Faire de nouveaux apprentissages. Les enfants apprennent beaucoup les uns des autres, notamment à s’affirmer, à négocier, à résoudre des conflits et à contrôler leurs émotions et leurs impulsions. «Dans les activités encadrées, on n’apprend pas aux enfants à résoudre des problèmes, car tout est structuré pour eux par des adultes, incluant les relations qu’ils ont avec les autres enfants. Il faut des habiletés sociales pour résoudre des conflits, ce qui ne se déroule pas de la même façon quand les adultes sont présents», ajoute Katherine Frohlich.

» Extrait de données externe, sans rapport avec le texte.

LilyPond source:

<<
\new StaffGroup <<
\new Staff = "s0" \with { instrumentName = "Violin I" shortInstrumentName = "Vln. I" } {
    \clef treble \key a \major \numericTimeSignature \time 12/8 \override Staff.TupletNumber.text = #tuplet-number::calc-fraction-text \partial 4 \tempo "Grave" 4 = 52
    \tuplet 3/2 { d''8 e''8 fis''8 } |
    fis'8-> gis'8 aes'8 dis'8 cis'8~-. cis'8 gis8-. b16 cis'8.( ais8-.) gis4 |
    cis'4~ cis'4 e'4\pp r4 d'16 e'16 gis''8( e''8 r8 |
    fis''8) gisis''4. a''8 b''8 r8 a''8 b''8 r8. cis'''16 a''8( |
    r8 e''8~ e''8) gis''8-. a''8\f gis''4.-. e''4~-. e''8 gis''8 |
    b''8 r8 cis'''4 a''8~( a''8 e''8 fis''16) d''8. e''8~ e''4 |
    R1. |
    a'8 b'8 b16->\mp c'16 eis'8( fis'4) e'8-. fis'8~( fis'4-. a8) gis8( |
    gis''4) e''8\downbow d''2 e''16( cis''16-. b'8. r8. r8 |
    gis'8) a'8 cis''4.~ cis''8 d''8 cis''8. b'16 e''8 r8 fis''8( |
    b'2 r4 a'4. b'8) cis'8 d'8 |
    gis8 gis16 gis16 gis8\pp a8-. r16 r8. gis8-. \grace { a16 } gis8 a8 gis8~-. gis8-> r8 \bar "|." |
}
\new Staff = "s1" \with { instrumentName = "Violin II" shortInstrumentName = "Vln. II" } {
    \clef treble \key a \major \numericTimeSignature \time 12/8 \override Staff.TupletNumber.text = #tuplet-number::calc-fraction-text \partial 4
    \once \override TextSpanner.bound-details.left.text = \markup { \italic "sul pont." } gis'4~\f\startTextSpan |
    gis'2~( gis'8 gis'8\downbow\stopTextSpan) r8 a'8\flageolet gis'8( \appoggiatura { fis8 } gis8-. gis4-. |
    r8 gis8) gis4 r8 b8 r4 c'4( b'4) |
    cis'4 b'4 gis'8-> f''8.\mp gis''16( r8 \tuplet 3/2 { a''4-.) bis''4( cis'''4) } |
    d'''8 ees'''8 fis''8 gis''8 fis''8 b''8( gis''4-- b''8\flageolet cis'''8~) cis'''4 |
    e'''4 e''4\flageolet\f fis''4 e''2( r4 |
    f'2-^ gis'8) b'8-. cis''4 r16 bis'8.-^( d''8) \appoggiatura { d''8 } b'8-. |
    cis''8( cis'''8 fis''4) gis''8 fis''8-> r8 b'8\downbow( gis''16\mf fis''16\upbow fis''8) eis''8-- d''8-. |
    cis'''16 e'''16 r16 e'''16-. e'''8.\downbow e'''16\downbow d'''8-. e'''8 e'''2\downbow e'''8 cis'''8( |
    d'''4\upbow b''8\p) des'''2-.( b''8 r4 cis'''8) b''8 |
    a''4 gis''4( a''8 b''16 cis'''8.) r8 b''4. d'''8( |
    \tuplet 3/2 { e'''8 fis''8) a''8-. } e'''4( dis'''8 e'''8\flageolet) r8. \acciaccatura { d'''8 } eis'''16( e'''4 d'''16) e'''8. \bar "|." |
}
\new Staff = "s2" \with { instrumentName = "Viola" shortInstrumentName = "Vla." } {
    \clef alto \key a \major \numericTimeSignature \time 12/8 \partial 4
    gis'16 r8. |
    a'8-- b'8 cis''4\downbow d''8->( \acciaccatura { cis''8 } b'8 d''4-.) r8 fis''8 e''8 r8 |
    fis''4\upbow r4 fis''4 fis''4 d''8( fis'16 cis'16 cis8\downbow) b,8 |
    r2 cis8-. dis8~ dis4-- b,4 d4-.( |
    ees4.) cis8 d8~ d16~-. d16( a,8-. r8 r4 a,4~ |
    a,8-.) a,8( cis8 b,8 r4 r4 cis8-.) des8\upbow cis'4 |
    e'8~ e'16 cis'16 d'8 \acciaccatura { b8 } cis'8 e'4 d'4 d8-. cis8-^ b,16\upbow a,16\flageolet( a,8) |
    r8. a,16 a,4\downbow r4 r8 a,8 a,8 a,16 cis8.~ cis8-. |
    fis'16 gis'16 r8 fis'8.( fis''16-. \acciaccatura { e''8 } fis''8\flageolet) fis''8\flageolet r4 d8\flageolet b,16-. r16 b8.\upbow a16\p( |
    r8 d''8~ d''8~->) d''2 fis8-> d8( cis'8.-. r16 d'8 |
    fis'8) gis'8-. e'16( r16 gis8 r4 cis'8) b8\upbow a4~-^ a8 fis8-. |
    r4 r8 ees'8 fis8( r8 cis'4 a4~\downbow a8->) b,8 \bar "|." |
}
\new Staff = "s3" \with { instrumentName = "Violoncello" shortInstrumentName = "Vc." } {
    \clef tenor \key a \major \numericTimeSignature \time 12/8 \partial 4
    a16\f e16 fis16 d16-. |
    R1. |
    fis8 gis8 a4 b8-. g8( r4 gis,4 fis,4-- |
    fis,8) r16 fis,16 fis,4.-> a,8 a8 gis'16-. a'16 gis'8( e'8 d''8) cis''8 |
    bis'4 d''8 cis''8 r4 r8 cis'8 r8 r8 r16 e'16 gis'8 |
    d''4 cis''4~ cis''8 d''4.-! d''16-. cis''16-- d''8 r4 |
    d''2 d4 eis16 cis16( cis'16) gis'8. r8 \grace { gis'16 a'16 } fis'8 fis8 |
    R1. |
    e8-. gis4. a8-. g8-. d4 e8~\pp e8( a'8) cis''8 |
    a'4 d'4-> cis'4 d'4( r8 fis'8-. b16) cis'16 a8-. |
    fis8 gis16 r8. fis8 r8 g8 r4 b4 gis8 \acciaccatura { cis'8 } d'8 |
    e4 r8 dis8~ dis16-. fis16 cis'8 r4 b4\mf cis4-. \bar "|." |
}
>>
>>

Claire Leduc est du même avis: «Lorsqu’ils participent à des activités structurées, les enfants apprennent bien sûr à entrer en contact avec plein de gens. Par contre, ils sont peu appelés à résoudre des problèmes affectifs. Ils deviendront des experts en relations publiques, mais n’auront pas acquis la capacité de gérer des relations intimes.»
Développer le jugement. «Un des paradoxes de notre société, c’est qu’on s’assure que les activités de nos enfants comportent le moins de risques possible de se blesser. Ce faisant, ils n’apprennent pas à prendre des risques calculés et à développer leur capacité à évaluer une situation périlleuse. Quand on “structure” les enfants, ils ne sont pas appelés à tester des choses par eux-mêmes et on porte atteinte à leur jugement physique et social. À l’âge adulte, ils pourraient se retrouver dans des positions dangereuses, parce qu’ils n’auront pas testé le risque et ne sauront pas le reconnaître», prévient Katherine Frohlich.
Avoir du temps pour jouer, rêver, se reposer et voir ses amis est donc essentiel au développement de l’enfant. «Les activités structurées prennent beaucoup de place maintenant dans l’horaire, ajoute Éric Lacourse, professeur titulaire au Département de sociologie à l’École de criminologie de l’Université de Montréal. Il faut cependant avoir le temps de se détendre, de réfléchir et d’observer. Quand tout est imposé, on ne fait pas ça. Vivre par obligation, c’est l’opposé de vivre par choix et ça crée de l’anxiété.» Claire Leduc renchérit: «Nos enfants ont tous des talents et ils doivent pouvoir trouver leurs propres champs d’intérêt. Pour cela, il leur faut du temps libre.»
Quand l’épuisement guette nos enfants
On a tort de penser que l’énergie de nos jeunes est inépuisable et facilement renouvelable. «Nous exigeons beaucoup de nos enfants, tant à l’école que dans les activités parascolaires, fait remarquer Katherine Frohlich. Il n’est pas étonnant que plusieurs souffrent de burnout. Sans compter qu’ils manquent leur vie d’enfant! On leur offre une vie bien trop chargée. On n’arriverait même pas à suivre ce rythme, mais, pourtant, on l’im-pose à nos jeunes». Éric Lacourse abonde dans ce sens: «Vivre dans un univers compétitif, ça génère du stress. Les enfants inscrits à plusieurs activités n’y échappent pas. En tant que parents, il faut se demander quelles sont nos intentions lorsqu’on fait ce choix. Est-ce leur désir ou le nôtre? Nos enfants s’adaptent-ils bien ou pas?» Selon Claire Leduc, il est important d’aider nos enfants à développer leurs talents, mais il faut user de jugement. «Si notre enfant n’est pas doué pour un sport, il ne faut pas penser en faire un athlète et l’épuiser en lui faisant suivre davantage de cours», dit-elle.
Si on se fie aux experts, le jeu libre, sans écran, est ce dont nos enfants ont le plus besoin. Et si on les laissait jouer un peu, maintenant?